Indonesians Demand the Government End Attacks on Free Speech

  • Indonesians march for freedom of expresion.

    Indonesians march for freedom of expresion. | Photo: Twitter/Indah Budiarti

Published 24 October 2015
Opinion

More than 170 filmmakers, bloggers, youth advocates and others signed a statement denouncing a series of violent attacks on freedom.

Dozens of Indonesia’s most prominent intellectuals and activists have called on their government to end its repressive stance on freedom of expression.

In an open statement signed by 172 filmmakers, bloggers, youth advocates, artists and journalists, the signatories denounced a series of violent attacks on personal freedoms that they said harkens back to the 1965 purge of communists that saw hundreds of thousands of people killed and imprisoned by the army.

In particular, the letter cited the recent “arbitrary arrest” and deportation of Tom Iljas for visiting his father’s grave, who was a victim of the 1965 anti-communist campaign.

The letter also cited the forced withdrawal of an edition of The Lentera student magazine for publishing stories about the 1965 killings in Salatiga, Central Java. The copies were confiscated and burned by police.

RELATED: 50 Years of Impunity: Indonesia Marks Anniversary of Massacre

The signatories made four demands, including that police “respect people’s constitutional and basic rights for freedom of expression”; cancel the deportation of Iljas; protect those who wish to discuss and investigate the 1965 massacres from censorship; and open a dialogue with those who were affected by the violence.

“We believe that after 50 years the nation urgently needs an open, transparent and honest investigation and discussions on the 1965 Communist mass murder and its aftermath, events that have claimed millions of lives and brought misery to millions of others,” the letter said.

“The family of the victims must receive justice they deserve to get, while we believe that it’s best for the institutions allegedly involved in the crimes to clean their name once and for all to allow them embrace the better future,” it continued. “It’s the best interest of the nation and its people if the massacre is cleared from surrounding dust and that justice is given to both the perpetrators and victims.”

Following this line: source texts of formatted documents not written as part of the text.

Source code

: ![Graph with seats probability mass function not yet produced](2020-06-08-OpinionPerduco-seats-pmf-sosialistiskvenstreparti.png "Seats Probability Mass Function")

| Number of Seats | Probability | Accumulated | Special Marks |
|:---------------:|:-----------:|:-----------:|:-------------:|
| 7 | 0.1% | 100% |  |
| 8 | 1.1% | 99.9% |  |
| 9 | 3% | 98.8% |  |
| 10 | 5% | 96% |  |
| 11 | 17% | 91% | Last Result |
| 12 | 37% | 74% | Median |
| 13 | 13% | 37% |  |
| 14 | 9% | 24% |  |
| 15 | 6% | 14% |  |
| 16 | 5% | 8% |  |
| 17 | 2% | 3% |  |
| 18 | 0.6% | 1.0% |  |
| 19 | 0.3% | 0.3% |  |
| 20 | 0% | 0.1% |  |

In September, Indonesia marked the 50th anniversary of an alleged attempted coup that the military used to justify a campaign that killed as many as 3 million people, one of the worst acts of genocide in recorded history.

With U.S. support, the military-backed regime of Suharto massacred any Indonesians perceived as hostile to his far-right agenda, communist or not. Most of the Indonesian Communist Party was wiped out, accused alongside the government of Sukarno of launching the “coup.”

In the midst of the bloodbath, the army, religious organizations and paramilitary groups worked to hound suspected communists, while ethnic Chinese were also targeted. Some were spared death and flung into prisons.

Suharto was only toppled in 1998. However, while his exit has brought back democracy in Indonesia, it has not ended the impunity for those who destroyed it.